Those Jack Crevalles are a blast! Congrats to both of y'all!


----------



## scjeff (Mar 22, 2014)

What's the point in keeping them? They're a good fight but not table fare.


----------



## Jason (Oct 2, 2007)

Way ta go on your 1st.....


----------



## MrFish (Aug 21, 2009)

scjeff said:


> What's the point in keeping them? They're a good fight but not table fare.


Cause he wanted to.


----------



## WhyMe (Apr 21, 2013)

That camper does not look happy.
WhyMe 
Mako My Dayo


----------



## WhyMe (Apr 21, 2013)

Nice YFT.:thumbsup:....lol.
WhyMe 
Mako My Dayo


----------



## Realtor (Oct 1, 2007)

I LOVE to catch those!!!!


----------



## Achim2 (Apr 25, 2011)

WhyMe said:


> That camper does not look happy.
> WhyMe
> Mako My Dayo


He is 17. What do you expect? that is his happy face :thumbup:


----------



## Baker8425 (Jul 2, 2012)

Wirelessly posted

Bet he thought he'd hooked a freight train. What a blast.


----------



## Scruggspc (Mar 20, 2013)

Keep it up!


----------



## wrightackle (Oct 29, 2007)

Don't tell an Asian they aren't good to eat!


----------



## All Salt (Jun 24, 2013)

Here is the first Jack I caught and yes I thought it was a freight train!


----------



## All Salt (Jun 24, 2013)

Congrats great job!


----------



## amarcafina (Aug 24, 2008)

scjeff said:


> What's the point in keeping them? They're a good fight but not table fare.

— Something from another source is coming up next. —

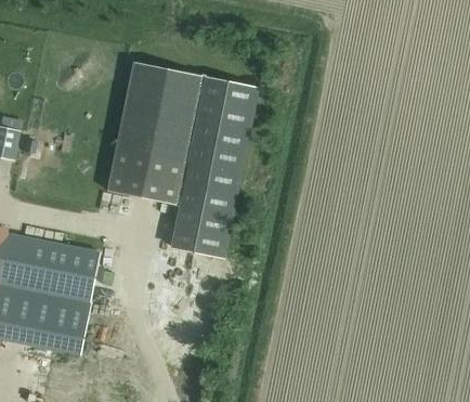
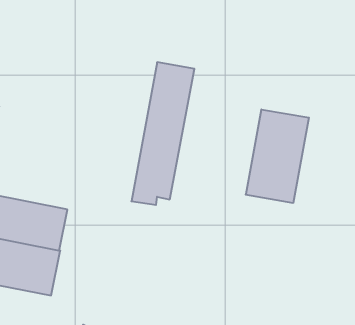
building: [109,62,200,204] -> none
building: none -> [246,109,309,203]

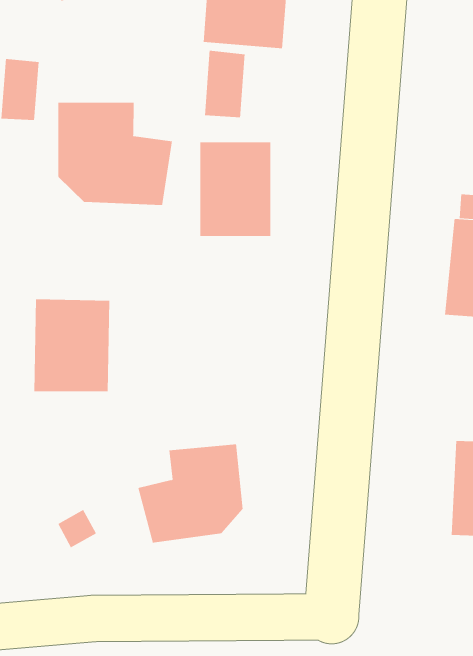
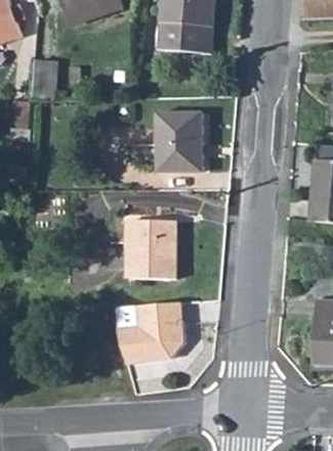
building: [204,50,245,118] -> none
building: [58,102,172,206] -> none
building: [33,299,110,392] -> [128,219,176,278]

They make good bait , crab and pinfish trap , Chum etc.


----------



## sea hoss (Aug 18, 2009)

Achim2 said:


> He is 17. What do you expect? that is his happy face :thumbup:


Boy is that ever the truth! I believe my 16 yr. old thinks his face will crack if he smiles. Oh well, he'll do like the rest of us and live and learn. I tried to tell him not to take himself so seriously... nobody else does!:thumbup:

BTW...That didnt make him smile either


----------



## bcahn (Jan 10, 2013)

Fishing under the Brooke's bridge years ago with the little ones, my son hooked a little Jack on his Spiderman reel, I thought the thing was going to explode! I'll never forget that look on his face, .... priceless!


----------



## 153 Large fish (Nov 30, 2013)

Too bad they don't fight much....lol


----------



## Achim2 (Apr 25, 2011)

amarcafina said:


> They make good bait , crab and pinfish trap , Chum etc.


I put a piece on the grill and It was ok. Have eaten worse. (40lbs black drum)  Added only salt pepper and lemon . We will use the rest to chum for snapper. Nothing will be wasted.


----------